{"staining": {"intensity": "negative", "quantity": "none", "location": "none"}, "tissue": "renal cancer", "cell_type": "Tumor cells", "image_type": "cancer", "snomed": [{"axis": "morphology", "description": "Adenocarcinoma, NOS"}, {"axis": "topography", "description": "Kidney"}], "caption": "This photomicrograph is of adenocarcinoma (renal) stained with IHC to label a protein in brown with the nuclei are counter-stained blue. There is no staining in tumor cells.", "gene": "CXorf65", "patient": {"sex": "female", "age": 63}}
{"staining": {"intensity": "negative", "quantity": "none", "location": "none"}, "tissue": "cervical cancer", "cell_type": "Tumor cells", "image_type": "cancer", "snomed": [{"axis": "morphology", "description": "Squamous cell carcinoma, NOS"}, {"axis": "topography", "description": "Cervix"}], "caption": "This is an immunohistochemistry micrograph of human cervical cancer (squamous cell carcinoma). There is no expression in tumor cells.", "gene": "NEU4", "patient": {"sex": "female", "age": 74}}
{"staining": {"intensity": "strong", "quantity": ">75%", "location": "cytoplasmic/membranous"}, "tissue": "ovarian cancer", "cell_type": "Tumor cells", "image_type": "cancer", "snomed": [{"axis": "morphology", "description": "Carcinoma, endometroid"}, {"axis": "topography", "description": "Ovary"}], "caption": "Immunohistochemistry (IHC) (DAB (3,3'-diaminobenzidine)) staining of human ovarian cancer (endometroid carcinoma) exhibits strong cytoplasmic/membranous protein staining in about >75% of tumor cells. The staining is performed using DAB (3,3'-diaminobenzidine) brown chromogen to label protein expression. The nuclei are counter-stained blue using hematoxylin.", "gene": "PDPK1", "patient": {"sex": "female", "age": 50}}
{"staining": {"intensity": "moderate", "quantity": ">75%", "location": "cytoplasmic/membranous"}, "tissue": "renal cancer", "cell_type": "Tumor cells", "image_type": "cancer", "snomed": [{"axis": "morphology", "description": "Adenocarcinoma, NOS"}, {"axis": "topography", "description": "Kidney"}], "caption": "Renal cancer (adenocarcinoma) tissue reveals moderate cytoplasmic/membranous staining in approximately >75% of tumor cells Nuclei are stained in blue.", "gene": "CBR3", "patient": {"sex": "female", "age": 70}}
---------------
* [WORK TO COMPLETE]:
Without altering a single word, copy the listing above.

* [WRITTEN ANSWER]:
{"staining": {"intensity": "negative", "quantity": "none", "location": "none"}, "tissue": "renal cancer", "cell_type": "Tumor cells", "image_type": "cancer", "snomed": [{"axis": "morphology", "description": "Adenocarcinoma, NOS"}, {"axis": "topography", "description": "Kidney"}], "caption": "This photomicrograph is of adenocarcinoma (renal) stained with IHC to label a protein in brown with the nuclei are counter-stained blue. There is no staining in tumor cells.", "gene": "CXorf65", "patient": {"sex": "female", "age": 63}}
{"staining": {"intensity": "negative", "quantity": "none", "location": "none"}, "tissue": "cervical cancer", "cell_type": "Tumor cells", "image_type": "cancer", "snomed": [{"axis": "morphology", "description": "Squamous cell carcinoma, NOS"}, {"axis": "topography", "description": "Cervix"}], "caption": "This is an immunohistochemistry micrograph of human cervical cancer (squamous cell carcinoma). There is no expression in tumor cells.", "gene": "NEU4", "patient": {"sex": "female", "age": 74}}
{"staining": {"intensity": "strong", "quantity": ">75%", "location": "cytoplasmic/membranous"}, "tissue": "ovarian cancer", "cell_type": "Tumor cells", "image_type": "cancer", "snomed": [{"axis": "morphology", "description": "Carcinoma, endometroid"}, {"axis": "topography", "description": "Ovary"}], "caption": "Immunohistochemistry (IHC) (DAB (3,3'-diaminobenzidine)) staining of human ovarian cancer (endometroid carcinoma) exhibits strong cytoplasmic/membranous protein staining in about >75% of tumor cells. The staining is performed using DAB (3,3'-diaminobenzidine) brown chromogen to label protein expression. The nuclei are counter-stained blue using hematoxylin.", "gene": "PDPK1", "patient": {"sex": "female", "age": 50}}
{"staining": {"intensity": "moderate", "quantity": ">75%", "location": "cytoplasmic/membranous"}, "tissue": "renal cancer", "cell_type": "Tumor cells", "image_type": "cancer", "snomed": [{"axis": "morphology", "description": "Adenocarcinoma, NOS"}, {"axis": "topography", "description": "Kidney"}], "caption": "Renal cancer (adenocarcinoma) tissue reveals moderate cytoplasmic/membranous staining in approximately >75% of tumor cells Nuclei are stained in blue.", "gene": "CBR3", "patient": {"sex": "female", "age": 70}}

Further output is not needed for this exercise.